Your "inner teacher" has certainly been in high gear for quite a while now!

Makes sense that you'd be cautious in all this...the soul as a wild animal is wise that way. Yet the soul's wild-animal-toughness keeps moving you forward and able to take appropriate risks and all that. And the soul's wild-animal-togetherness-with-those-you-can-trust [flocks] calls you.

Well, anyway, that's what came to mind for me. Thank you again for this post. It's just breathtaking.

Littlemankitty said...

ooh, nice catch with the Parker Palmer, katherine!

Linda, is this something you're trying to get "right" for a reason? It makes good sense to me ---but it seems like the process is probably more important than the product--unless you had some other goal for the product??

Littlemankitty said...

Oh, bother...that was me---PPB

Linda said...

Katherine- You hit something important. The Palmer quote next to the explanation T. shared helps bring the whole protection/safety aspect into clearer focus. That's great. And I love Palmer's distinction between community and circle of trust. That's very helpful. Thanks!

PPB- No, I don't think I'm trying to get it "right," but there is a sense of urgency (that may not be the right word, but it's what I'm sticking with) in gaining more understanding that hasn't really been explained here. I'll do that tomorrow when I'm not so tired.

jo(e) said...

One summer we had a red-wing blackbird at camp that sort of adopted us. He would sit on the mast of my father's sailboat and squawk at us. When we took the boat out, we'd come back to the dock and find him waiting for us.
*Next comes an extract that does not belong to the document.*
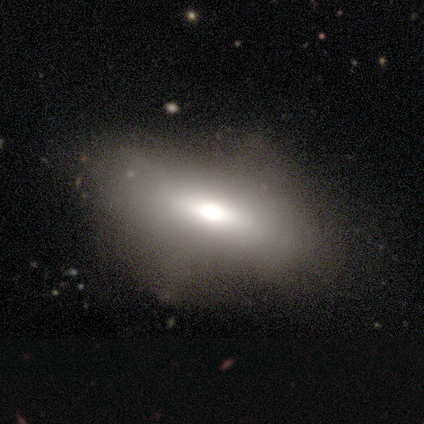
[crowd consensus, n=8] A smooth galaxy with no disk features (50%, tied with featured or disk) that is in between round and cigar-shaped (100%).

Vote fractions:
- Smooth or featured? smooth: 50% (tied) / featured or disk: 50% (tied) / star or artifact: 0%
- How rounded? in between: 100% / round: 0% / cigar-shaped: 0%
- Merging? none: 50% / minor disturbance: 38% / major disturbance: 12% / merger: 0%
I've never seen red-wings as birds that are loners, but rather birds who were independent enough to choose what they wanted instead of always going with a flock.

I really love these meditative posts about the red-wing. Just wonderful.

Marie said...

These are just beautiful posts. And there is more there, on your blog, but I want to comment on this one before I read the rest. Michel de Montaigne invented the essay genre. He said, when he was writing, that he was trying to work something out, that his "essais" were, indeed "tries", which is what the word means in French. Yours seems to be just that, a trying out, a trying on, of a new identity. I stand, as always, in awe of your growth and your ability to express it.